Before deploying ternary checkpoints, collect a few reference metrics and record them alongside your CLI metadata:

  • Serialization round-trip — measure bigint::to_bytes()/from_bytes() latency + blob size so you can catalog how long a FlatBuffers/msgpack/JSON adapter will take to persist or reload a checkpoint.
  • GEMM throughput — compare t81lib.gemm_ternary (or the cached t81.torch.TernaryTensor path) against torch.matmul on representative layer shapes; note bytes per second and latency per call so you can quote the speedup in your deployment notes.
  • QAT convergence schedule — log the warmup threshold curve from t81.trainer.TernaryTrainer (or scripts like examples/ternary_qat_inference_comparison.py) plus loss/accuracy over the first few epochs so you can validate the threshold ramps that t81-qat mirrors.

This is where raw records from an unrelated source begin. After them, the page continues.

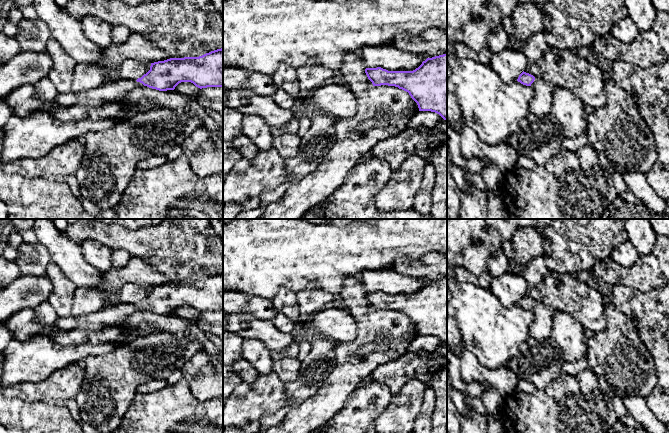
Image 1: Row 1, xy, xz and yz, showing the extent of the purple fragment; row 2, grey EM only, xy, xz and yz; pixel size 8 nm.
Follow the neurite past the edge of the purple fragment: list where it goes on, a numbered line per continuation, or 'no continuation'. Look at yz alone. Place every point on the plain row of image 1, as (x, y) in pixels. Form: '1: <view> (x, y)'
1: yz (541, 327)

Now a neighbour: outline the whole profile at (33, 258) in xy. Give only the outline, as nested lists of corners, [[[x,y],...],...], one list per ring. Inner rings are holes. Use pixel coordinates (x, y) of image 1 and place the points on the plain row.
[[[23,242],[18,248],[16,264],[21,276],[42,276],[46,274],[47,266],[51,262],[48,250],[39,242]]]

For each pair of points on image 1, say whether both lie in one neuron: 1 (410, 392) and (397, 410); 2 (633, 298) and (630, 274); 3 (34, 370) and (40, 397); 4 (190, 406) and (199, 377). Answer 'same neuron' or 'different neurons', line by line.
1: same neuron
2: different neurons
3: different neurons
4: different neurons

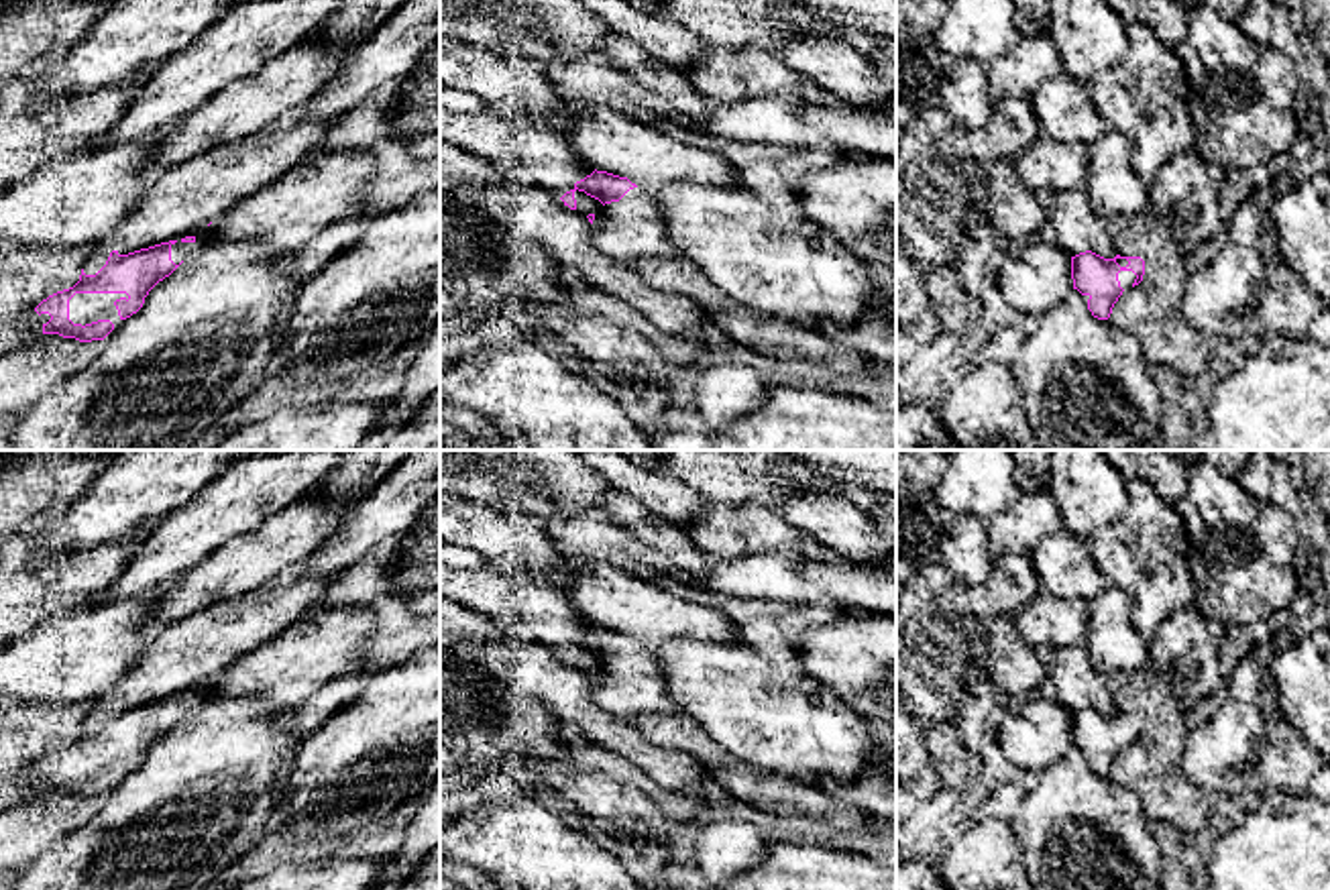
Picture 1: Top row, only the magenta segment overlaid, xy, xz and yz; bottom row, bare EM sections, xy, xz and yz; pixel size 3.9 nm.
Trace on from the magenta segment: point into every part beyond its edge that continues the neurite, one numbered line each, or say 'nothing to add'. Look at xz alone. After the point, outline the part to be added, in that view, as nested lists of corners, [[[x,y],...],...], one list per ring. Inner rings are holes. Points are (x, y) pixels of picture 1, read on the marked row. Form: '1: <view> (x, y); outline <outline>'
1: xz (632, 229); outline [[[642,187],[629,189],[619,202],[605,204],[595,214],[593,242],[601,253],[629,267],[635,267],[642,259],[680,259],[668,240],[658,204],[654,202],[652,193]]]

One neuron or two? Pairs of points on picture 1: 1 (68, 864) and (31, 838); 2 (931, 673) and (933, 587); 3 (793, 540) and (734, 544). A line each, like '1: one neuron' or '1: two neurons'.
1: two neurons
2: one neuron
3: one neuron

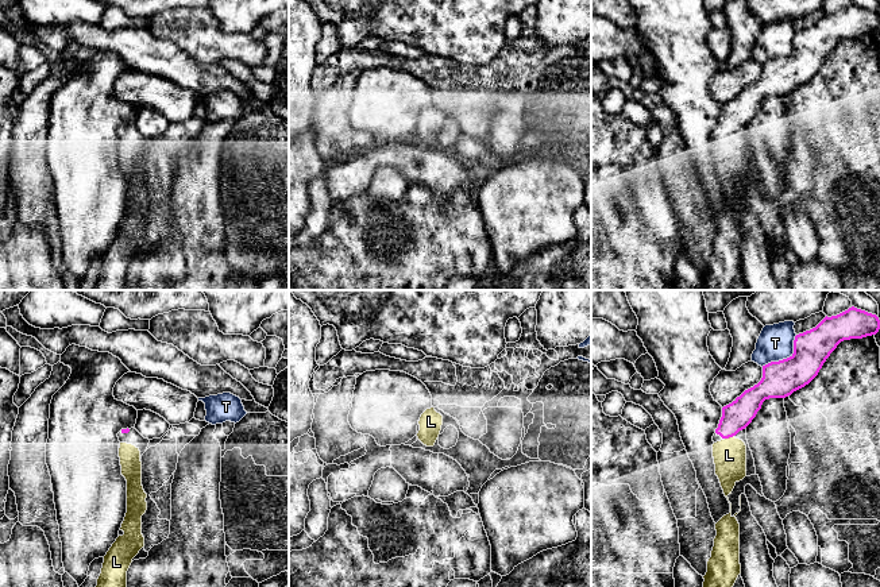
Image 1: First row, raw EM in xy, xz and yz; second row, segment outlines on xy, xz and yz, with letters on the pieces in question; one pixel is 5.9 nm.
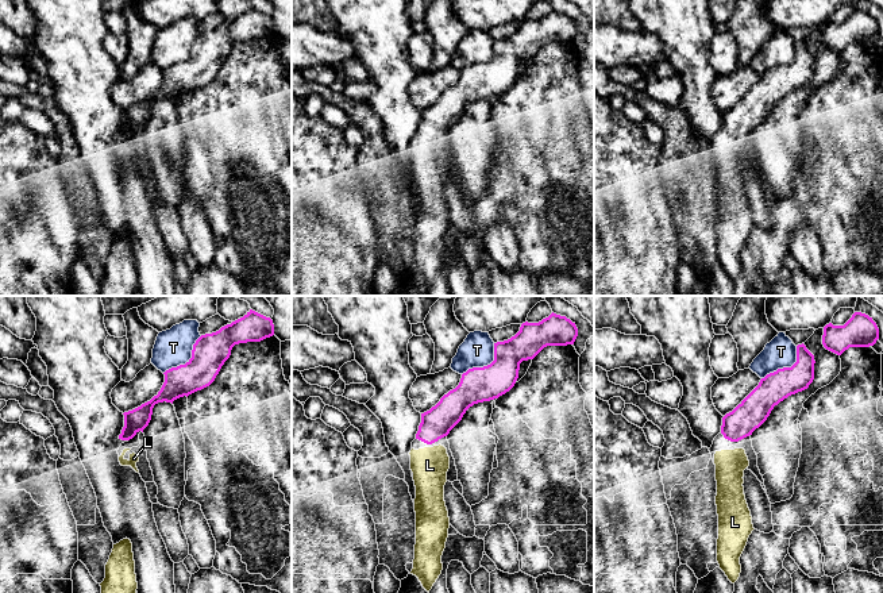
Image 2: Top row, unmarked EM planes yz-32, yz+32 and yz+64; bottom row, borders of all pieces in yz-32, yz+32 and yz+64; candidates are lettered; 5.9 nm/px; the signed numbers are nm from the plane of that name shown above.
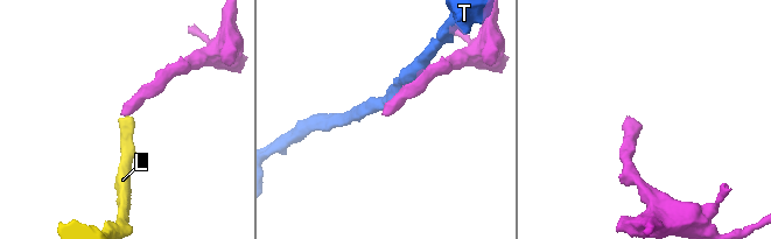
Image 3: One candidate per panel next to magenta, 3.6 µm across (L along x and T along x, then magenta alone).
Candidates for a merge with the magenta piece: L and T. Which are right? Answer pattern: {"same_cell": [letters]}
{"same_cell": ["L"]}

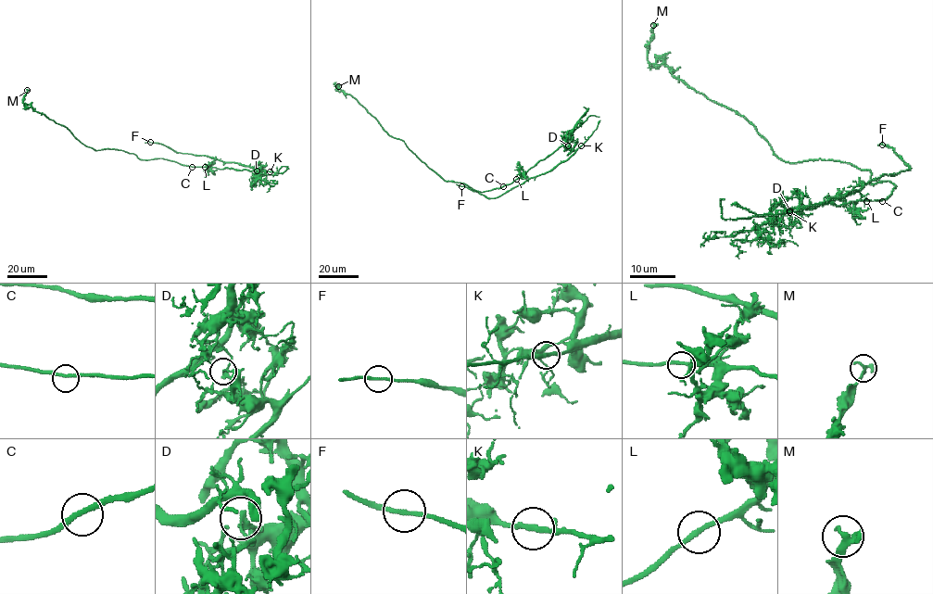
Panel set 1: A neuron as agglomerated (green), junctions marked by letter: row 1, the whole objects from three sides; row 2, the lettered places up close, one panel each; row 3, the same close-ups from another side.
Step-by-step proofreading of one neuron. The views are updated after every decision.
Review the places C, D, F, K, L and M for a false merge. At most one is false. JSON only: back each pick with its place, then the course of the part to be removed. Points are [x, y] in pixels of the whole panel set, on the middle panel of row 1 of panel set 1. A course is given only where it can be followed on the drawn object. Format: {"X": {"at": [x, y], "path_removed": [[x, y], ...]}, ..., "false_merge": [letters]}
{"D": {"at": [568, 145], "path_removed": [[568, 145], [575, 151], [566, 159], [496, 197], [487, 197], [456, 184]]}, "false_merge": ["D"]}

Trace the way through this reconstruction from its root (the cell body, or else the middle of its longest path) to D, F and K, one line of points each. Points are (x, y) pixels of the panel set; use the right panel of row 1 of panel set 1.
D: (881, 199), (792, 209), (777, 206), (771, 221), (789, 209)
F: (881, 199), (792, 209), (775, 203), (798, 197), (800, 208), (813, 207), (909, 170), (882, 145)
K: (881, 199), (850, 201), (841, 206), (824, 203), (792, 209), (775, 203), (798, 197), (799, 208), (789, 212)

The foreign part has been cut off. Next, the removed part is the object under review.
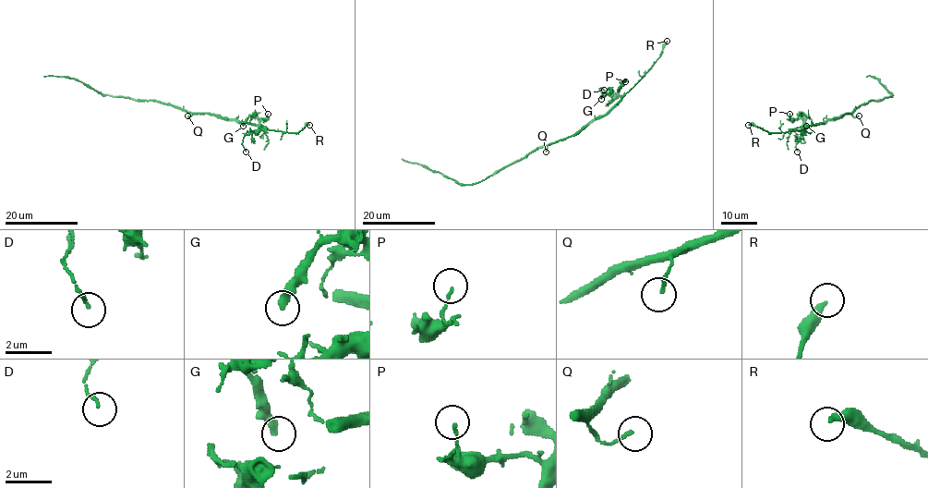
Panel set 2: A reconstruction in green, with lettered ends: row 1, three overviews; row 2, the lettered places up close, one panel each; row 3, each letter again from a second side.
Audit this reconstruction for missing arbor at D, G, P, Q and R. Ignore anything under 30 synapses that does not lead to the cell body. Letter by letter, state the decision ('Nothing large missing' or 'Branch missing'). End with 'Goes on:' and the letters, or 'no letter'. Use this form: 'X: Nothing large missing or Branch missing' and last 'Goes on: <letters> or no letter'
D: Nothing large missing
G: Nothing large missing
P: Nothing large missing
Q: Nothing large missing
R: Branch missing
Goes on: R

Link these benchmarks back to the CLI workflows (e.g., mention the dataset/model used for t81-qat runs and the limb size for GEMM measurements) so AI teams can cite the numbers when proposing ternary deployments.

Consider extending docs/diagrams/cli-workflows-mermaid.md (or adding a complementary diagram) that overlays these targets/metrics on the t81 convert, t81 gguf, and t81-qat workflows (the legacy t81-convert/t81-gguf wrappers remain) so researchers can visualize where to insert serialization and GEMM benchmarks in their pipelines.

These crosswalk notes make it easy to prototype in Python (with the t81.torch/t81.nn stack) and later translate the workflow to the CLI scripts once you validate accuracy/latency trade-offs.

Regression coverage

  • tests/test_cli_flags.py now runs t81 convert and t81 gguf (instead of the legacy wrappers) against a tiny saved Hugging Face classifier, exercising --device-map none, --torch-dtype float16, and --force-cpu-device-map so changes to the conversion/gguf code paths trigger a test failure before the CLI hits CI.
  • When you adjust device maps or dtype logic, rerun the new test to make sure the metadata (t81_metadata.json) still exists, and the GGUF bundle writes without triggering NotImplementedError: Cannot copy out of meta tensor.